At Duolingo, we believe it’s important to use data to drive our decisions. This includes decisions about how best to teach languages. You probably aren’t thinking about it while you’re doing your daily Spanish lessons, but in the background, we have dedicated teams of volunteers and staff working on improving the courses we teach you and developing new versions of the courses, which we call “trees”. Once these trees are done, we release them as A/B experiments to a portion of learners and track the impact on engagement with the app. This lets us ensure that the changes we made would actually be beneficial to the learning experience on Duolingo.

However, one downside to this approach is that it is a very retrospective measure: it gives us information on how a tree performed after we have finished making changes. But what if we wanted to see how we’re doing on improving a course while we’re still working on it?

The problem: lack of sufficient data and metrics for Duolingo course contributors

Both our internal language experts and our volunteer contributors who create course content had ideas and opinions about what works and what doesn’t, but we didn’t have very detailed information about what kind of content actually drives the success of a course as a whole. We felt this was an important problem to solve, one that is critical to the course creation process.


(Protip: if you go to and click on a language, you can see which contributors to thank for bringing you the original content of the course!
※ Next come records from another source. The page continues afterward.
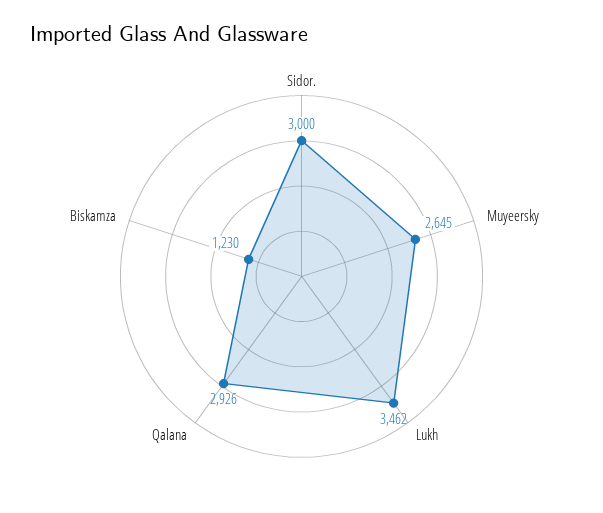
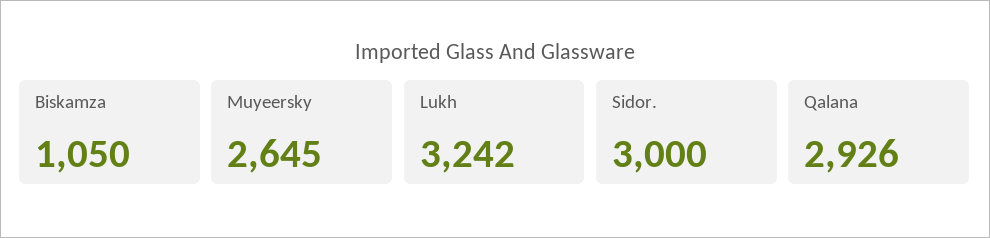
  {
    "Sidor.": 3000,
    "Muyeersky": 2645,
-   "Lukh": 3462,
+   "Lukh": 3242,
    "Qalana": 2926,
-   "Biskamza": 1230
+   "Biskamza": 1050
  }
For example, here’s the page for Portuguese from English.)

Without data to guide their decisions, course creators could find themselves in the unfortunate scenario where they’ve poured a lot of time into a tree that eventually does not perform as well as it could, without really understanding the underlying reasons. This summer, I had the opportunity to develop course quality tools to help course teams make successful courses from the start.

Previously, one step that Duolingo took to give our contributors the tools to improve their courses was the course quality metrics. These were developed as aggregate measures of factors that had the highest impact on course engagement. Not only do we use these measures internally, but we also give contributors access to them. We also provide course creators with recommendations based on these metrics. Earlier this summer, I worked on making these recommendations more personalized, so that if a particular tree was, for example, performing well by having a good number of lessons in each skill, course creators wouldn’t be encouraged to overpack skills with even more lessons.
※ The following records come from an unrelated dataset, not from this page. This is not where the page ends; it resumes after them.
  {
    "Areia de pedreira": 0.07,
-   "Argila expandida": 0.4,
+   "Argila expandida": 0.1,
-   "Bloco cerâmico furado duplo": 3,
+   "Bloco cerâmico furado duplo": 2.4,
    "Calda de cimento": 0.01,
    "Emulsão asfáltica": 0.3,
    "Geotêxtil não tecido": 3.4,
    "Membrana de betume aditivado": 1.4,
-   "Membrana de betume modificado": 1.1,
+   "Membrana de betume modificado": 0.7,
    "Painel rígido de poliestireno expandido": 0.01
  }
The solution: introducing the Tree Filter!

Having these aggregate measures of course quality was useful for getting an overall sense of whether or not courses are heading in the right direction. However, there wasn’t a good way of getting more granular data on direct steps contributors could take to improve their trees. To address this, I worked on developing the Tree Filter, a new way of letting course contributors look at the skills in their trees and color-code them according to different metrics.


(On the left, you can see a view of how the Tree Filter tool would look to a course creator. On the right, you can see snapshots of how the tree could look when filtered by the four filters.)
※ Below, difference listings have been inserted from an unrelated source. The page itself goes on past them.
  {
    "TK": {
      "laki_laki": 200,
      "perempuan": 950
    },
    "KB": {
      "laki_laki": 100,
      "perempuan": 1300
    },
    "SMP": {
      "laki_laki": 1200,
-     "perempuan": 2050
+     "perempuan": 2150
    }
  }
I implemented four filters for this tool:
Lexemes per Lesson: This measures the average number of vocabulary items taught in each lesson of the skill. We’ve found that keeping this number between 6 and 7 is optimal for making sure that each lesson has enough content, but not too much content.

Lessons per Skill: This measures the number of lessons in the 0th level of each skill. Again, we’ve found that there’s a sweet spot between 4 and 6 lessons for this metric.

Skill Quit Rate: This is a measure of how often users quit out of each skill. It is meant to indicate which skills may have certain problems that cause learners to quit out of them.

Vocab CEFR Level: Bozena Pajak, our Head of Learning Science, recently wrote about how we aligned some of Duolingo’s courses to the CEFR scale. The idea of this filter is to support our goal of working towards CEFR-aligned standards by looking at the different vocabulary items that are introduced in each skill, and color-coding skills based on the CEFR levels of the vocabulary. Course creators can also hover over skills to see which words have higher CEFR levels, so they can decide whether those words belong in that skill, or would be better moved further down the tree.

What was the impact?

For what I thought of as a relatively simple tool, the Tree Filter had a large impact on the tree developing experience, from beginning to end. The Tree Filter was one of the most-used course creator tools for tree development and revision.

It was also useful for analyzing the results of tree experiments, allowing staff and contributors alike to quickly see crucial differences between different versions of the same course and explain why some versions performed better than others. In addition, there’s a lot of potential for the skill filter to reveal correlations between different factors that could impact course quality.

Most importantly, I believe that the implementation of the Tree Filter tool has set the groundwork for adding more filters in the future, so if at some point we find a metric that really impacts a course’s quality, it should be relatively easy to add it as a filter.

Unless you’re a course creator, you probably won’t notice this tool directly or even get to see the Tree Filter. But it will be there, and we hope it will continue helping course creators develop even better courses for you to enjoy.